EXCERPT |
§ §

Plasmon-assisted suppression of surface trap states and enhanced band-edge emission in a bare CdTe quantum dot

Year: 2019

Authors: Flatae A. M., Tantussi F., Messina G. C., De Angelis F., Agio M.

Autors Affiliation: Laboratory of Nano-Optics and Cμ, University of Siegen, 57072 Siegen, Germany; Istituto Italiano di Tecnologia, 16163 Genova, Italy; National Institute of Optics (INO-CNR), 50125 Florence, Italy

Abstract: Colloidal quantum dots have emerged as a versatile photoluminescent and optoelectronic material. Limitations like fluorescence intermittency, nonradiative Auger recombination, and surface traps are commonly addressed by growing a wide-band-gap shell. However, the shell isolates the excitonic wave function and reduces its interaction with the external environment necessary for different applications. Furthermore, their long emission lifetime hinders their use in high-speed optoelectronics. Here, we demonstrate a high degree of control on the photophysics of a bare core CdTe quantum dot solely by plasmon coupling, showing that more than 99% of the surface defect-state emission from a trap-rich quantum dot can be quenched. Moreover, the band-edge state excitonic and biexcitonic emission rates are Purcell enhanced by 1460- and 613-fold, respectively. Our findings show how plasmon coupling on bare quantum dots could make chemical approaches developed for improving their optical properties unnecessary, with implications for nanoscale lasers, light-emitting devices, solar cells, and ultrafast single- photon sources.

§ §

RECORD SET |
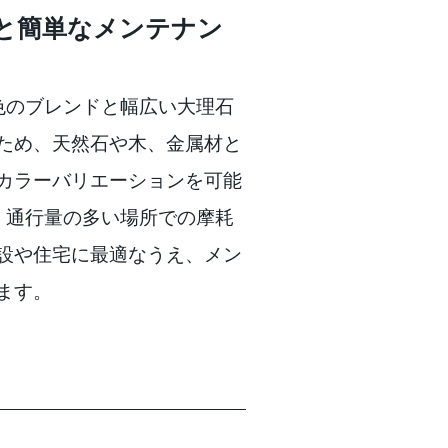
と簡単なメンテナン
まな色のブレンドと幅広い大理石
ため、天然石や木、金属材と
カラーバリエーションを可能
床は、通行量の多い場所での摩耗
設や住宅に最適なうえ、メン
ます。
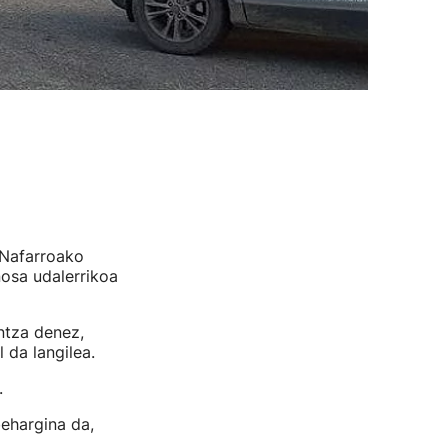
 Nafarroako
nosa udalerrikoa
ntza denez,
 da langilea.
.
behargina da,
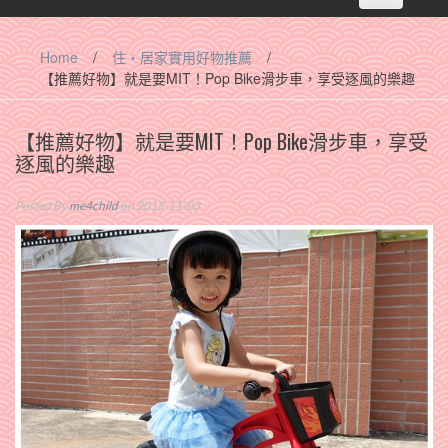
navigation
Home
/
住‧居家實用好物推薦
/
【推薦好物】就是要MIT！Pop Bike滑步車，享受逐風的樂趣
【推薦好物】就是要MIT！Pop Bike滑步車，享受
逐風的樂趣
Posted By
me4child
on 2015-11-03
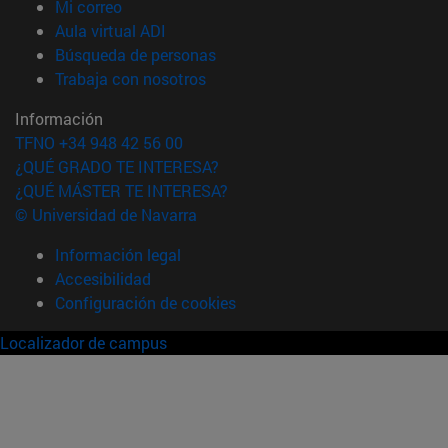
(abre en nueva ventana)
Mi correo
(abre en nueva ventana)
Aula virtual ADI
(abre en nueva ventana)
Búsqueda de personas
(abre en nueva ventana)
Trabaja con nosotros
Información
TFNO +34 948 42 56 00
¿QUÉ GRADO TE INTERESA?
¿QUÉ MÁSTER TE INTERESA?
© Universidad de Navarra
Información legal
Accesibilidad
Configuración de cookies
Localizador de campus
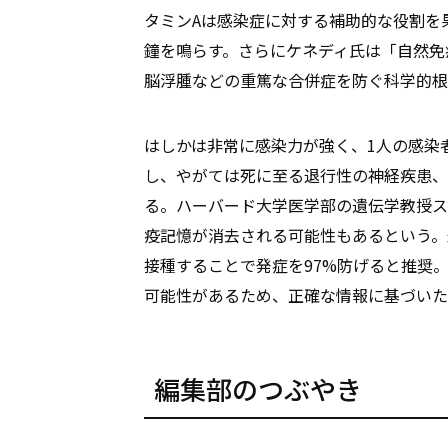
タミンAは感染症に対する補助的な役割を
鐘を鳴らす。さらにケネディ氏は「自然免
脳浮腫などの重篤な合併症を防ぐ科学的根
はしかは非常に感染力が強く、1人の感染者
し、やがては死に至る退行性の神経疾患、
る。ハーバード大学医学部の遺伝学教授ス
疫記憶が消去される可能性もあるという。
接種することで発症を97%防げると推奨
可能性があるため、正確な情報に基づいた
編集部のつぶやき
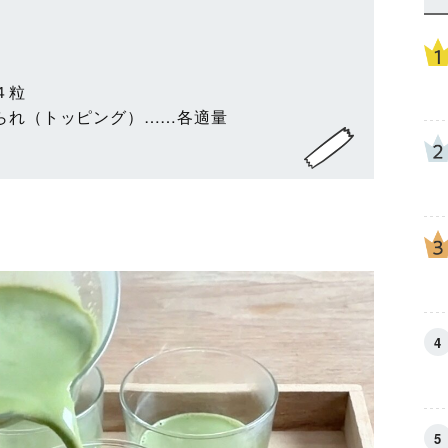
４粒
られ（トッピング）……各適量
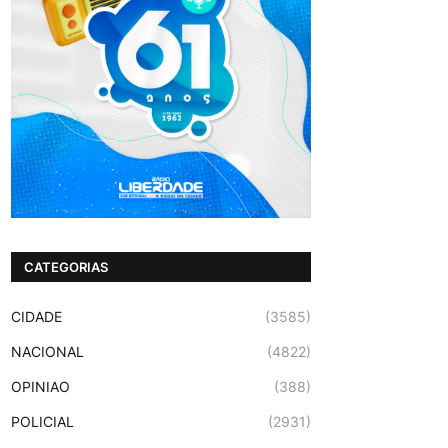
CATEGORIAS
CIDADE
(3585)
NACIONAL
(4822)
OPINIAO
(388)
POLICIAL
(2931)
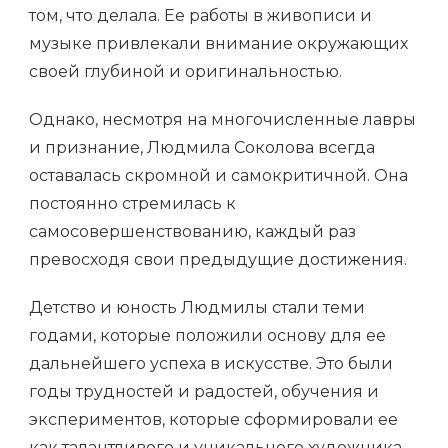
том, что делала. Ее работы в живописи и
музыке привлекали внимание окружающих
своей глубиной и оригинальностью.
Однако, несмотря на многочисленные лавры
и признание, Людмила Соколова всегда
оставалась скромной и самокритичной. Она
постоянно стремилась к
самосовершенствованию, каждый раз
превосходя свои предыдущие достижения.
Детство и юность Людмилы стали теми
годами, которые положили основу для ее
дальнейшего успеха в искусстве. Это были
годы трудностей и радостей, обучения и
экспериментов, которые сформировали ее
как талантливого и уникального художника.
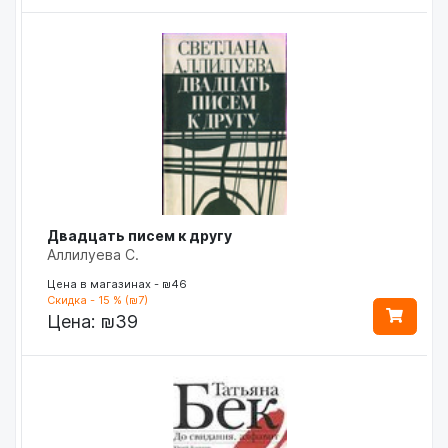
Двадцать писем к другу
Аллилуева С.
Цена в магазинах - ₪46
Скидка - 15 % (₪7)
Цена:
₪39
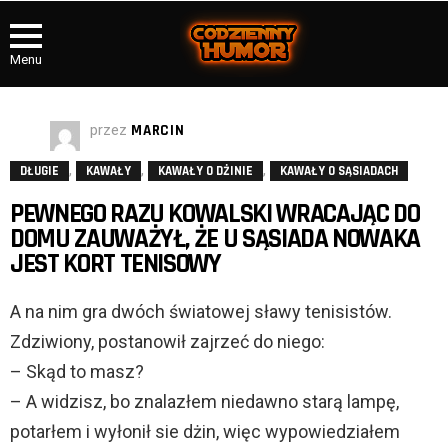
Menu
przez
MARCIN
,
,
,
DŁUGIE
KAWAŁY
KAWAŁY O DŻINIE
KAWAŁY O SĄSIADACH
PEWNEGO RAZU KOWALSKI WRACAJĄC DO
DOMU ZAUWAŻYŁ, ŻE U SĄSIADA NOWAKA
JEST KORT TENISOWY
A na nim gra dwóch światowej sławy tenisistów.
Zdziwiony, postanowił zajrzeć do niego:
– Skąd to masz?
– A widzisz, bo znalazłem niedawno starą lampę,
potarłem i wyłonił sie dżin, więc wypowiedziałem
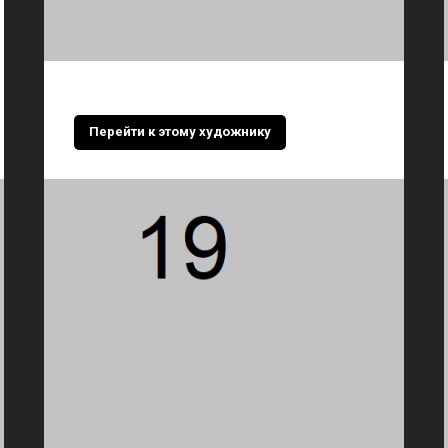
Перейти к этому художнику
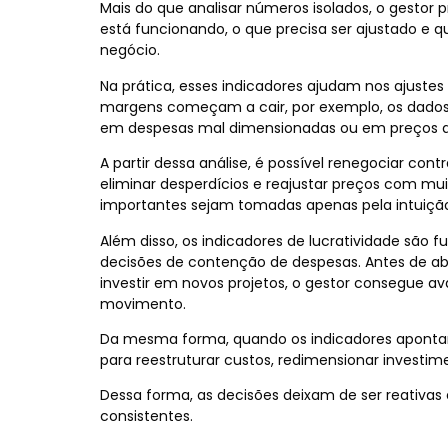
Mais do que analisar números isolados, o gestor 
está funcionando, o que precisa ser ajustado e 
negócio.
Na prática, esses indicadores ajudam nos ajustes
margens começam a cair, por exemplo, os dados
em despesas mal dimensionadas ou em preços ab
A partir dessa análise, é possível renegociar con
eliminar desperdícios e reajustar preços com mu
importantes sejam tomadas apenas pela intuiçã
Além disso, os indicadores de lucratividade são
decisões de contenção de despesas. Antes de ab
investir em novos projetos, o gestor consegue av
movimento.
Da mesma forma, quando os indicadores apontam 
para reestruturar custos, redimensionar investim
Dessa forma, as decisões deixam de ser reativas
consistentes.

§ §

EXERCISE 1 | According to the CdTe quantum dot abstract, by what factor is the band-edge excitonic emission rate Purcell enhanced?
EXERCISE 2 | Please carry on the CdTe quantum dot abstract, starting after its last sentence.

TASK OUTPUT 1 | 1460-fold

TASK OUTPUT 2 |
Volume: 10 (11)      Pages from: 2874  to: 2878

More Information: The authors gratefully acknowledge financial support from the University of Siegen, Germany, and the Italian Institute of Technology (IIT), Italy. This Letter is based upon work from COST Action MP1403 “Nanoscale Quantum Optics,” supported by COST (European Cooperation in Science and Technology). A.M.F. would like to thank F. Dinelli for advice on the AFM techniques, M. Ardini and M. Mousavi for advice on functionalization protocols, and P. Reuschel for technical assistance.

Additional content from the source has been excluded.